> ITEMS:

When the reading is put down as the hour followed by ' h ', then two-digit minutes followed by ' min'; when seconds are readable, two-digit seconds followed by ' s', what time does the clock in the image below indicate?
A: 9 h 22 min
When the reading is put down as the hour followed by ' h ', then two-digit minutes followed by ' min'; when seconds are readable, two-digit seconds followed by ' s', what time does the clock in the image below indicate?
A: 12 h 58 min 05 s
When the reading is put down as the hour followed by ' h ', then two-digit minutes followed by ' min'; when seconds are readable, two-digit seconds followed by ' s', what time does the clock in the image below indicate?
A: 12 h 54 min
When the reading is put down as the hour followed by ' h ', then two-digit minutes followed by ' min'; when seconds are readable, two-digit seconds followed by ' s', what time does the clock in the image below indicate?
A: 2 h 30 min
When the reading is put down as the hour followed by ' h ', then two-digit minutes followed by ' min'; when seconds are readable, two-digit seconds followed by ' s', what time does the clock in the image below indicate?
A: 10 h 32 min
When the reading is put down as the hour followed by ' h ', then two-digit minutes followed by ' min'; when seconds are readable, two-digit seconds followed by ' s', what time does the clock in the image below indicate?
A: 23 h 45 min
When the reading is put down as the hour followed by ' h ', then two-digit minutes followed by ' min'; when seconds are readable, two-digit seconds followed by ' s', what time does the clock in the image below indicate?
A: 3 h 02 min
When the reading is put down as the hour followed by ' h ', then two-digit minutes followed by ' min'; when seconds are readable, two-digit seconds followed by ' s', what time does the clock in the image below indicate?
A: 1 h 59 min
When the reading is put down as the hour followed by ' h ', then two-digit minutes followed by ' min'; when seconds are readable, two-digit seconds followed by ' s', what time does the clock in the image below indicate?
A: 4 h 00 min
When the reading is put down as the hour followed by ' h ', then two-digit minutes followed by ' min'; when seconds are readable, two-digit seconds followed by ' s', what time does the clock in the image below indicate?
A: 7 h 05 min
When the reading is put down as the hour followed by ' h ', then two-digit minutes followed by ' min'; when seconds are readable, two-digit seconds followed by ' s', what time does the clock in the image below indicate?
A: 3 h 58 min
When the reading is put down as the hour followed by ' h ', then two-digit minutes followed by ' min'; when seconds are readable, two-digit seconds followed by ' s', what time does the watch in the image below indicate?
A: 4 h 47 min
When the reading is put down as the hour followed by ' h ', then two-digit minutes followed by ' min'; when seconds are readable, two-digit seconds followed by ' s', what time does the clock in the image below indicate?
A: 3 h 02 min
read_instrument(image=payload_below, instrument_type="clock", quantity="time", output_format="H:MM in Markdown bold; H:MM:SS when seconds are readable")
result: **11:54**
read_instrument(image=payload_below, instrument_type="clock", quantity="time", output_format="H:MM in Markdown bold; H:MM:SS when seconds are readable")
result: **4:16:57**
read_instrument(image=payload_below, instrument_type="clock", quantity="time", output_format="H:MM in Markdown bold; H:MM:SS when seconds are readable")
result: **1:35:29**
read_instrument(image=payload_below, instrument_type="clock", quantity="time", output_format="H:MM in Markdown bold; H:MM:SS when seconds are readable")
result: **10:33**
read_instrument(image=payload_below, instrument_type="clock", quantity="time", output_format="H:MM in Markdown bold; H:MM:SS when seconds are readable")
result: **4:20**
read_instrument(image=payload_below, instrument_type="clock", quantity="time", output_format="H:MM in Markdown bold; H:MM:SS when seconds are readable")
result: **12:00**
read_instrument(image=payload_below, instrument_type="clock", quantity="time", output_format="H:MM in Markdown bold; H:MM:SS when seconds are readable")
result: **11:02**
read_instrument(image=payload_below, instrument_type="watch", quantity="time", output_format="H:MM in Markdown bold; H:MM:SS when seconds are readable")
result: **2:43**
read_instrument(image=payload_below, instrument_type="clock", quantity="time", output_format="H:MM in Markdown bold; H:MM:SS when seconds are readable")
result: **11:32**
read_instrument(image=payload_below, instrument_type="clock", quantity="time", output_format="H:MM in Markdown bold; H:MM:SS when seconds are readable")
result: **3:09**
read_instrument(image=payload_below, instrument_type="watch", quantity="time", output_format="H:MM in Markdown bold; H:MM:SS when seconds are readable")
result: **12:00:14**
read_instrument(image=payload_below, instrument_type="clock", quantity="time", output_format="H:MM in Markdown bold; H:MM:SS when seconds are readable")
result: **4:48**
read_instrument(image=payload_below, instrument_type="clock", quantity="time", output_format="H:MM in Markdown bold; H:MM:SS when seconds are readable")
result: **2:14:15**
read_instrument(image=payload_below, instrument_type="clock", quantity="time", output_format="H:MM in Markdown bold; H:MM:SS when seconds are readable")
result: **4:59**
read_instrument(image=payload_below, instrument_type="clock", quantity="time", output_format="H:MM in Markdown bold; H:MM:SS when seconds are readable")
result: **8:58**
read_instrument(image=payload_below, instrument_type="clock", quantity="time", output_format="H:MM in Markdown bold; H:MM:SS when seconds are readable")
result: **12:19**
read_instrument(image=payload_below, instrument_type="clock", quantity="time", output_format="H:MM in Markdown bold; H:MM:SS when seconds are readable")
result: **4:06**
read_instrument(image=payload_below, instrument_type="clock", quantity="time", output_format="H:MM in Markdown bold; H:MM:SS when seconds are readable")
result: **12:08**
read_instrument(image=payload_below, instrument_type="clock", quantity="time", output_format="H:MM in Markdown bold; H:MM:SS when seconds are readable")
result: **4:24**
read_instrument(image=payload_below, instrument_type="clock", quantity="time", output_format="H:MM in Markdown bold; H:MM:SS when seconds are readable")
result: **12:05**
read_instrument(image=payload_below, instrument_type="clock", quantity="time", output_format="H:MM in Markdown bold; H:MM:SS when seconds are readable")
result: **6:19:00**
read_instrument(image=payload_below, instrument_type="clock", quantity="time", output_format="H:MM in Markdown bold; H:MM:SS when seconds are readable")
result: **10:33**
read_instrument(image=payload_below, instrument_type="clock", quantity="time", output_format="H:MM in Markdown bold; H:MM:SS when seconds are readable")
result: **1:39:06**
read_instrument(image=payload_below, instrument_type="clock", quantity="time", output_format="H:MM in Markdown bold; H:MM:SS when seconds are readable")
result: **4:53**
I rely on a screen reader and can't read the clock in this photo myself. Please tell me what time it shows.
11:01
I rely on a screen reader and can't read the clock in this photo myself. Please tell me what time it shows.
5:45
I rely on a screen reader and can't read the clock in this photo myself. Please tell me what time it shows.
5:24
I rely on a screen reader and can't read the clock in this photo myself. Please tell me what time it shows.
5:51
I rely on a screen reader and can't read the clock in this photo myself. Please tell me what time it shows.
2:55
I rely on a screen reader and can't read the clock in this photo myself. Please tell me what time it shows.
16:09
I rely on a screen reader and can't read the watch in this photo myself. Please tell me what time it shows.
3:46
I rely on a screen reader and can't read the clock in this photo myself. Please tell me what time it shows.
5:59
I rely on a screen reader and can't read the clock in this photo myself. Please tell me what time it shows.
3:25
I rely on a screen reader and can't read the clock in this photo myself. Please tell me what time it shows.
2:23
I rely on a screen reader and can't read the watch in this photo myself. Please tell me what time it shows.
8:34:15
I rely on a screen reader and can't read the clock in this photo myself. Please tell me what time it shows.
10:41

> EXERCISE GOAL:
Copy out every one of the entries above word for word, with nothing changed.

> FULL RESPONSE:
When the reading is put down as the hour followed by ' h ', then two-digit minutes followed by ' min'; when seconds are readable, two-digit seconds followed by ' s', what time does the clock in the image below indicate?
A: 9 h 22 min
When the reading is put down as the hour followed by ' h ', then two-digit minutes followed by ' min'; when seconds are readable, two-digit seconds followed by ' s', what time does the clock in the image below indicate?
A: 12 h 58 min 05 s
When the reading is put down as the hour followed by ' h ', then two-digit minutes followed by ' min'; when seconds are readable, two-digit seconds followed by ' s', what time does the clock in the image below indicate?
A: 12 h 54 min
When the reading is put down as the hour followed by ' h ', then two-digit minutes followed by ' min'; when seconds are readable, two-digit seconds followed by ' s', what time does the clock in the image below indicate?
A: 2 h 30 min
When the reading is put down as the hour followed by ' h ', then two-digit minutes followed by ' min'; when seconds are readable, two-digit seconds followed by ' s', what time does the clock in the image below indicate?
A: 10 h 32 min
When the reading is put down as the hour followed by ' h ', then two-digit minutes followed by ' min'; when seconds are readable, two-digit seconds followed by ' s', what time does the clock in the image below indicate?
A: 23 h 45 min
When the reading is put down as the hour followed by ' h ', then two-digit minutes followed by ' min'; when seconds are readable, two-digit seconds followed by ' s', what time does the clock in the image below indicate?
A: 3 h 02 min
When the reading is put down as the hour followed by ' h ', then two-digit minutes followed by ' min'; when seconds are readable, two-digit seconds followed by ' s', what time does the clock in the image below indicate?
A: 1 h 59 min
When the reading is put down as the hour followed by ' h ', then two-digit minutes followed by ' min'; when seconds are readable, two-digit seconds followed by ' s', what time does the clock in the image below indicate?
A: 4 h 00 min
When the reading is put down as the hour followed by ' h ', then two-digit minutes followed by ' min'; when seconds are readable, two-digit seconds followed by ' s', what time does the clock in the image below indicate?
A: 7 h 05 min
When the reading is put down as the hour followed by ' h ', then two-digit minutes followed by ' min'; when seconds are readable, two-digit seconds followed by ' s', what time does the clock in the image below indicate?
A: 3 h 58 min
When the reading is put down as the hour followed by ' h ', then two-digit minutes followed by ' min'; when seconds are readable, two-digit seconds followed by ' s', what time does the watch in the image below indicate?
A: 4 h 47 min
When the reading is put down as the hour followed by ' h ', then two-digit minutes followed by ' min'; when seconds are readable, two-digit seconds followed by ' s', what time does the clock in the image below indicate?
A: 3 h 02 min
read_instrument(image=payload_below, instrument_type="clock", quantity="time", output_format="H:MM in Markdown bold; H:MM:SS when seconds are readable")
result: **11:54**
read_instrument(image=payload_below, instrument_type="clock", quantity="time", output_format="H:MM in Markdown bold; H:MM:SS when seconds are readable")
result: **4:16:57**
read_instrument(image=payload_below, instrument_type="clock", quantity="time", output_format="H:MM in Markdown bold; H:MM:SS when seconds are readable")
result: **1:35:29**
read_instrument(image=payload_below, instrument_type="clock", quantity="time", output_format="H:MM in Markdown bold; H:MM:SS when seconds are readable")
result: **10:33**
read_instrument(image=payload_below, instrument_type="clock", quantity="time", output_format="H:MM in Markdown bold; H:MM:SS when seconds are readable")
result: **4:20**
read_instrument(image=payload_below, instrument_type="clock", quantity="time", output_format="H:MM in Markdown bold; H:MM:SS when seconds are readable")
result: **12:00**
read_instrument(image=payload_below, instrument_type="clock", quantity="time", output_format="H:MM in Markdown bold; H:MM:SS when seconds are readable")
result: **11:02**
read_instrument(image=payload_below, instrument_type="watch", quantity="time", output_format="H:MM in Markdown bold; H:MM:SS when seconds are readable")
result: **2:43**
read_instrument(image=payload_below, instrument_type="clock", quantity="time", output_format="H:MM in Markdown bold; H:MM:SS when seconds are readable")
result: **11:32**
read_instrument(image=payload_below, instrument_type="clock", quantity="time", output_format="H:MM in Markdown bold; H:MM:SS when seconds are readable")
result: **3:09**
read_instrument(image=payload_below, instrument_type="watch", quantity="time", output_format="H:MM in Markdown bold; H:MM:SS when seconds are readable")
result: **12:00:14**
read_instrument(image=payload_below, instrument_type="clock", quantity="time", output_format="H:MM in Markdown bold; H:MM:SS when seconds are readable")
result: **4:48**
read_instrument(image=payload_below, instrument_type="clock", quantity="time", output_format="H:MM in Markdown bold; H:MM:SS when seconds are readable")
result: **2:14:15**
read_instrument(image=payload_below, instrument_type="clock", quantity="time", output_format="H:MM in Markdown bold; H:MM:SS when seconds are readable")
result: **4:59**
read_instrument(image=payload_below, instrument_type="clock", quantity="time", output_format="H:MM in Markdown bold; H:MM:SS when seconds are readable")
result: **8:58**
read_instrument(image=payload_below, instrument_type="clock", quantity="time", output_format="H:MM in Markdown bold; H:MM:SS when seconds are readable")
result: **12:19**
read_instrument(image=payload_below, instrument_type="clock", quantity="time", output_format="H:MM in Markdown bold; H:MM:SS when seconds are readable")
result: **4:06**
read_instrument(image=payload_below, instrument_type="clock", quantity="time", output_format="H:MM in Markdown bold; H:MM:SS when seconds are readable")
result: **12:08**
read_instrument(image=payload_below, instrument_type="clock", quantity="time", output_format="H:MM in Markdown bold; H:MM:SS when seconds are readable")
result: **4:24**
read_instrument(image=payload_below, instrument_type="clock", quantity="time", output_format="H:MM in Markdown bold; H:MM:SS when seconds are readable")
result: **12:05**
read_instrument(image=payload_below, instrument_type="clock", quantity="time", output_format="H:MM in Markdown bold; H:MM:SS when seconds are readable")
result: **6:19:00**
read_instrument(image=payload_below, instrument_type="clock", quantity="time", output_format="H:MM in Markdown bold; H:MM:SS when seconds are readable")
result: **10:33**
read_instrument(image=payload_below, instrument_type="clock", quantity="time", output_format="H:MM in Markdown bold; H:MM:SS when seconds are readable")
result: **1:39:06**
read_instrument(image=payload_below, instrument_type="clock", quantity="time", output_format="H:MM in Markdown bold; H:MM:SS when seconds are readable")
result: **4:53**
I rely on a screen reader and can't read the clock in this photo myself. Please tell me what time it shows.
11:01
I rely on a screen reader and can't read the clock in this photo myself. Please tell me what time it shows.
5:45
I rely on a screen reader and can't read the clock in this photo myself. Please tell me what time it shows.
5:24
I rely on a screen reader and can't read the clock in this photo myself. Please tell me what time it shows.
5:51
I rely on a screen reader and can't read the clock in this photo myself. Please tell me what time it shows.
2:55
I rely on a screen reader and can't read the clock in this photo myself. Please tell me what time it shows.
16:09
I rely on a screen reader and can't read the watch in this photo myself. Please tell me what time it shows.
3:46
I rely on a screen reader and can't read the clock in this photo myself. Please tell me what time it shows.
5:59
I rely on a screen reader and can't read the clock in this photo myself. Please tell me what time it shows.
3:25
I rely on a screen reader and can't read the clock in this photo myself. Please tell me what time it shows.
2:23
I rely on a screen reader and can't read the watch in this photo myself. Please tell me what time it shows.
8:34:15
I rely on a screen reader and can't read the clock in this photo myself. Please tell me what time it shows.
10:41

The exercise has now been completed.